In human motion prediction, the MMCM score (harmonic mean of valid-mode coverage and sample validity) is averaged across all test samples for model comparison (Tokoro et al., 19 Nov 2025).

7. Empirical Performance and Limitations

MMCM variants have demonstrated improved accuracy and interpretability in diverse benchmarks:

Human motion prediction: MMCM yields consistent ranking, robustness to outlier or noisy trajectories, and penalizes unrealistic spread that previously inflated diversity scores (Tokoro et al., 19 Nov 2025).
Multimodal metric learning: Improves 3-NN classification accuracy by capturing within-class mode structure (Deng et al., 2021).
Optimal control warm-start: Dramatically increases solver success rates and reduces computation when compared to modality-agnostic alternatives (Merkt et al., 2020).
Community detection: OA-biclustering and its $n$ -mode generalizations, when scored by MMCM, efficiently extract non-redundant, significant communities in large networks (Ignatov et al., 2017).

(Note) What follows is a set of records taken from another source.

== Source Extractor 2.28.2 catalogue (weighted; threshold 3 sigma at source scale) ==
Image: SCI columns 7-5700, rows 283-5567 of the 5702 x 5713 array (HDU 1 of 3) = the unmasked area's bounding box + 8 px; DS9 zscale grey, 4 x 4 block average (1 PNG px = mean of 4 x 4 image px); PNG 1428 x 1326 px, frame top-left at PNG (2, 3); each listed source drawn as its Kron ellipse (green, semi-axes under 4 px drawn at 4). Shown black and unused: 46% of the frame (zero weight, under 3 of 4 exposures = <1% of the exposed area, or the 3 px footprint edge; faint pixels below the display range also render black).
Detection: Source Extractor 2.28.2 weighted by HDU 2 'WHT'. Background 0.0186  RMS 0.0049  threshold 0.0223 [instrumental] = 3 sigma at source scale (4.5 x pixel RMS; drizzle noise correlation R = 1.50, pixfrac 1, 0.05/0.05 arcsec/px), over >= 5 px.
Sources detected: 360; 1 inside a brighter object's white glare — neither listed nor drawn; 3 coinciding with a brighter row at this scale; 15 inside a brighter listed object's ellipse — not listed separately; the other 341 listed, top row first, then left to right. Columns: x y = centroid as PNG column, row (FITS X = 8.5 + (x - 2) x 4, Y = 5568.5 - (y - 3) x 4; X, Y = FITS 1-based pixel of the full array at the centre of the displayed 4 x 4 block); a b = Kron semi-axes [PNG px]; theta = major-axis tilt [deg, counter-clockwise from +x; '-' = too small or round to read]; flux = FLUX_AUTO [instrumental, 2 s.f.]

However, MMCM’s efficacy depends critically on the appropriateness of the clustering step, parameter calibration, and (in some variations) availability of sufficiently rich mode-representative data. In highly overlapping or continuous-mode distributions, hard clustering may be less effective than soft variants or kernel methods. In some cases, mode discovery can be sensitive to embedding dimension and clustering hyperparameters, though relative method ranking tends to be robust (Tokoro et al., 19 Nov 2025).

A plausible implication is that future research may focus on adaptive or probabilistically grounded mode discovery to augment MMCM's generality and precision.